A sleep study confirmed that positional treatment and CPAP have similar efficacy in the treatment of patients with positional OSA. Find a more recent study here.

So there is no doubt that positional therapy can be your option. However, you have to know that you have positional sleep apnea. To find out, a sleep study will be excellent in this case.

Note: If you have central apnea, positional sleep therapy is not going to help!

See a doctor immediately if you suspect sleep apnea

Sleep apnea is potentially life-threatening. Counting on alternative therapies without receiving professional confirmation of their efficacy is like playing with your life.

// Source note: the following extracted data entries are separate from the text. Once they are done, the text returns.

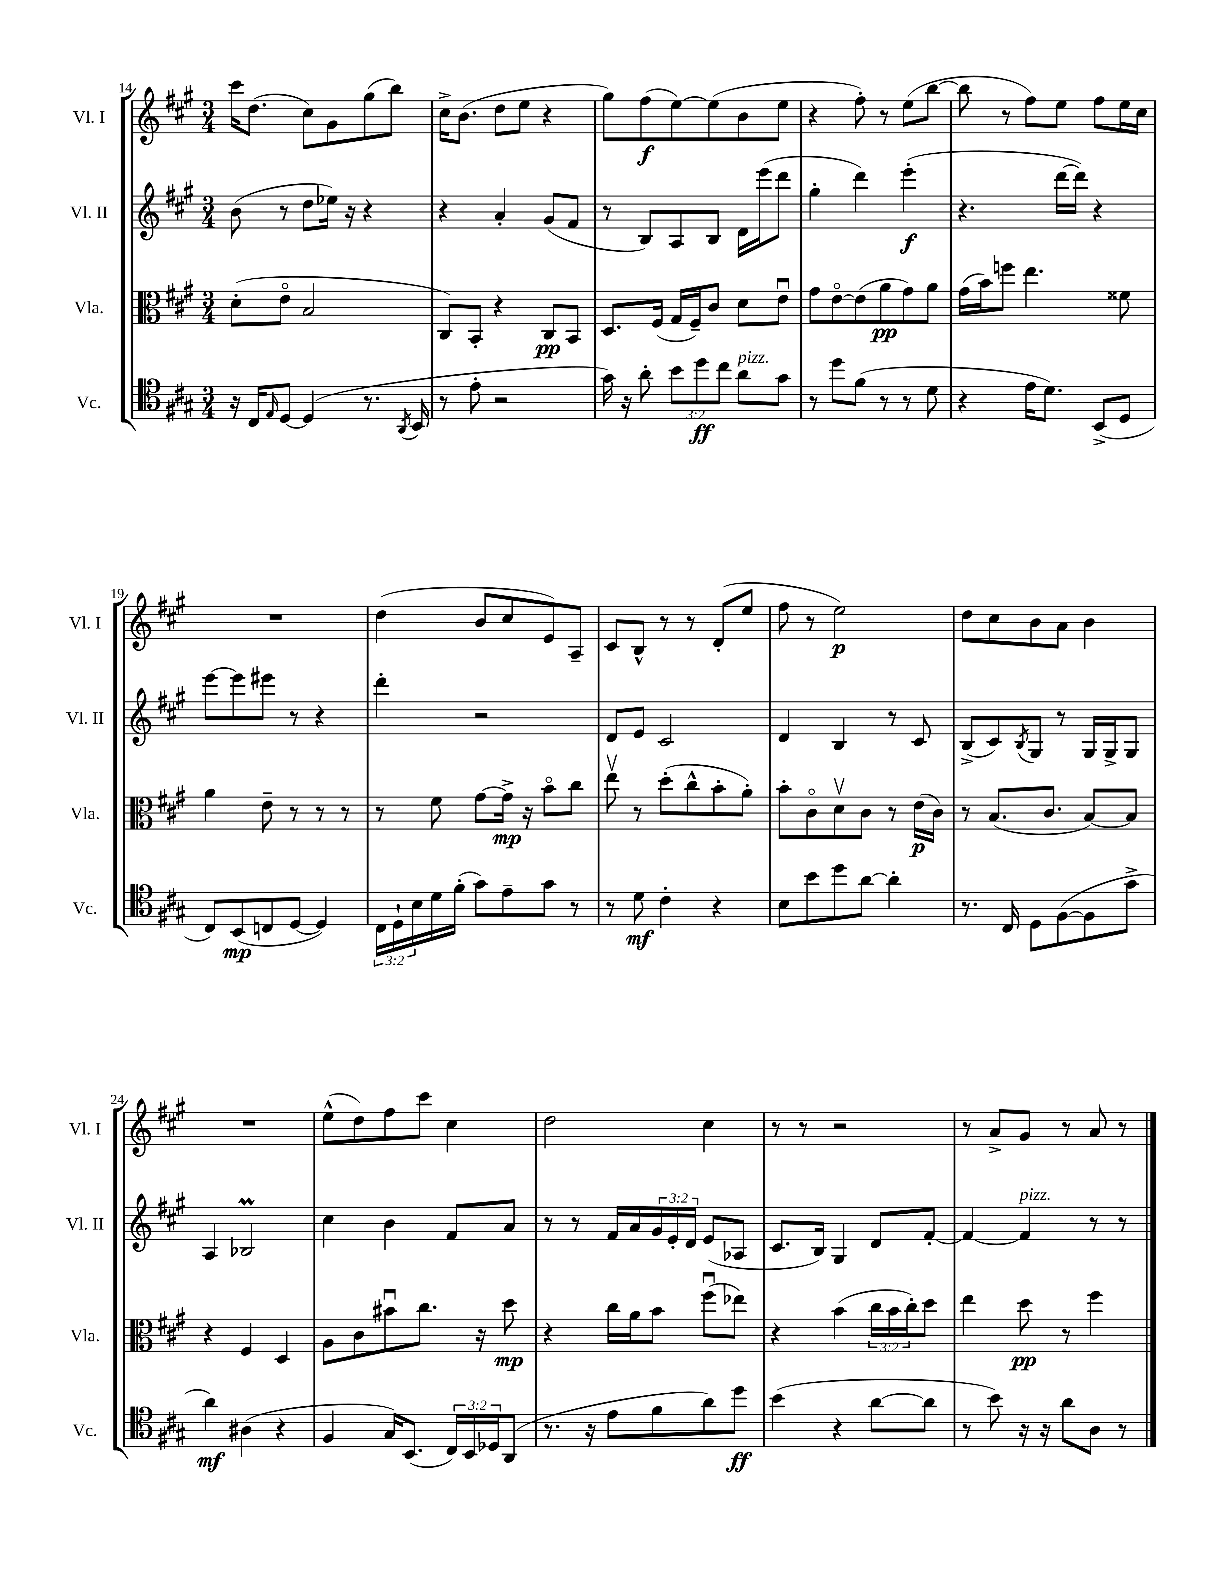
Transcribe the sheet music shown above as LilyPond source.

<<
\new StaffGroup <<
\new Staff = "s0" \with { instrumentName = "Vl. I" shortInstrumentName = "Vl. I" } {
    \clef treble \key a \major \numericTimeSignature \time 3/4
    cis'''16 d''8.( cis''8) gis'8 gis''8( b''8) |
    cis''16-> b'8.( d''8 e''8 r4 |
    gis''8) fis''8\f( e''8~) e''8( b'8 e''8 |
    r4 fis''8-.) r8 e''8( b''8~ |
    b''8 r8 fis''8) e''8 fis''8 e''16 cis''16 |
    R2. |
    d''4( b'8 cis''8 e'8) a8-- |
    cis'8 b8-^ r8 r8 d'8-.( e''8 |
    fis''8 r8 e''2\p) |
    d''8 cis''8 b'8 a'8 b'4 |
    R2. |
    e''8-^( d''8) fis''8 cis'''8 cis''4 |
    d''2 cis''4 |
    r8 r8 r2 |
    r8 a'8-> gis'8 r8 a'8 r8 \bar "|." |
}
\new Staff = "s1" \with { instrumentName = "Vl. II" shortInstrumentName = "Vl. II" } {
    \clef treble \key a \major \numericTimeSignature \time 3/4 \override Staff.TupletNumber.text = #tuplet-number::calc-fraction-text
    b'8( r8 d''8 ees''16) r16 r4 |
    r4 a'4-. gis'8( fis'8 |
    r8 b8) a8 b8 d'16 e'''16( d'''8 |
    gis''4-. d'''4) e'''4-.\f( |
    r4. d'''16~ d'''16) r4 |
    e'''8~ e'''8 eis'''8 r8 r4 |
    d'''4-. r2 |
    d'8 e'8 cis'2 |
    d'4 b4 r8 cis'8 |
    b8->( cis'8) \acciaccatura { b8 } gis8 r8 gis16 gis16-> gis8 |
    a4 bes2\prall |
    cis''4 b'4 fis'8 a'8 |
    r8 r8 fis'16 a'16 \tuplet 3/2 { gis'16 e'16-. d'16 } e'8( aes8 |
    cis'8. b16) gis4 d'8 fis'8~-. |
    fis'4~ fis'4^\markup { \italic "pizz." } r8 r8 \bar "|." |
}
\new Staff = "s2" \with { instrumentName = "Vla." shortInstrumentName = "Vla." } {
    \clef alto \key a \major \numericTimeSignature \time 3/4 \override Staff.TupletNumber.text = #tuplet-number::calc-fraction-text
    d'8-.( e'8\flageolet b2 |
    cis8) b,8-. r4 cis8\pp b,8 |
    d8. fis16( gis16 fis16--) cis'8 d'8 e'8\downbow |
    gis'8 e'8~\flageolet e'8( a'8\pp gis'8) a'8 |
    gis'16( b'16) f''8 e''4. fisis'8 |
    a'4 e'8-- r8 r8 r8 |
    r8 fis'8 gis'8~ gis'16->\mp r16 b'8\flageolet cis''8 |
    e''8\upbow r8 d''8-.( cis''8-^ b'8-. a'8-.) |
    b'8-. cis'8\flageolet d'8\upbow cis'8 r8 e'16\p( cis'16) |
    r8 b8.( cis'8. b8~) b8 |
    r4 fis4 d4 |
    a8 cis'8 bis'8\downbow cis''8. r16 d''8\mp |
    r4 cis''16 a'16 b'8 fis''8\downbow( ees''8) |
    r4 b'4( \tuplet 3/2 { cis''16 b'16 cis''16-.) } d''8 |
    e''4 d''8\pp r8 fis''4 \bar "|." |
}
\new Staff = "s3" \with { instrumentName = "Vc." shortInstrumentName = "Vc." } {
    \clef tenor \key a \major \numericTimeSignature \time 3/4 \override Staff.TupletNumber.text = #tuplet-number::calc-fraction-text
    r16 cis16 \grace { e16 } d8~ d4( r8. \acciaccatura { a,8 } b,16 |
    r8 e'8-. r2 |
    gis'16) r16 a'8-. \tuplet 3/2 { b'8 d''8\ff cis''8 } a'8^\markup { \italic "pizz." } gis'8 |
    r8 d''8 fis'8( r8 r8 d'8 |
    r4 e'16 d'8.) b,8->( d8 |
    cis8) b,8\mp( c8 d8~ d4) |
    \tuplet 3/2 { cis16 d16-! b16 } d'16 fis'16-.( gis'8) e'8-- gis'8 r8 |
    r8 d'8\mf cis'4-. r4 |
    b8 b'8 d''8 a'8~ a'4-. |
    r8. cis16 d8 fis8~( fis8 gis'8-> |
    a'4\mf) ais4( r4 |
    fis4 gis16) b,8.( \tuplet 3/2 { cis16) b,16 des16 } a,8( |
    r8. r16 e'8 fis'8 a'8) d''8\ff |
    b'4( r4 a'8~ a'8 |
    r8 b'8) r16 r16 a'8 a8 r8 \bar "|." |
}
>>
>>
\layout { \context { \Score currentBarNumber = #14 } }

If you do choose positional sleep therapy:

  • bring your positional device with you in a sleep laboratory when you perform the sleep study.
  • if you have a CPAP, use it while trying the alternative. This way you can check the full sleep report in the morning.
  • Use other devices to check the quality of your sleep, like a portable pulse oximeter or sleep monitor.

Methods to Help You Sleep on Your Side

  • placing three to four tennis balls in a pocket sewn on the back of a pajama top.
  • pinning a sock filled with tennis balls to the back of a sleep garment.
  • sleeping with a filled backpack.
  • sleeping with a side sleeping backpack or anti snore shirt.
  • using a posture alarm that is triggered whenever a person remains in a supine position.
  • elevating the head and trunk at a 30 - 60 degree angle.

Bottom line... If you have snoring or mild obstructive sleep apnea, you can be treated with positional sleep therapy.

You can find if you have positional sleep apnea if you read your sleep study results, or if your bed partner tells you that you sleep better when you sleep on the side.

If you use positional therapy as your treatment for sleep apnea, you should also use other general measures of treatments, such as:

  • avoidance of alcohol and sedative-hypnotic drugs ( benzodiazepines, barbiturates, narcotics) that can depress breathing during sleep.

  • for obese patients, weight loss is another important step in eliminating the risk factors for sleep apnea and snoring.

  • maintenance of a regular exercise program as much as possible.

  • discuss with your doctor before trying to treat sleep apnea with positional therapy.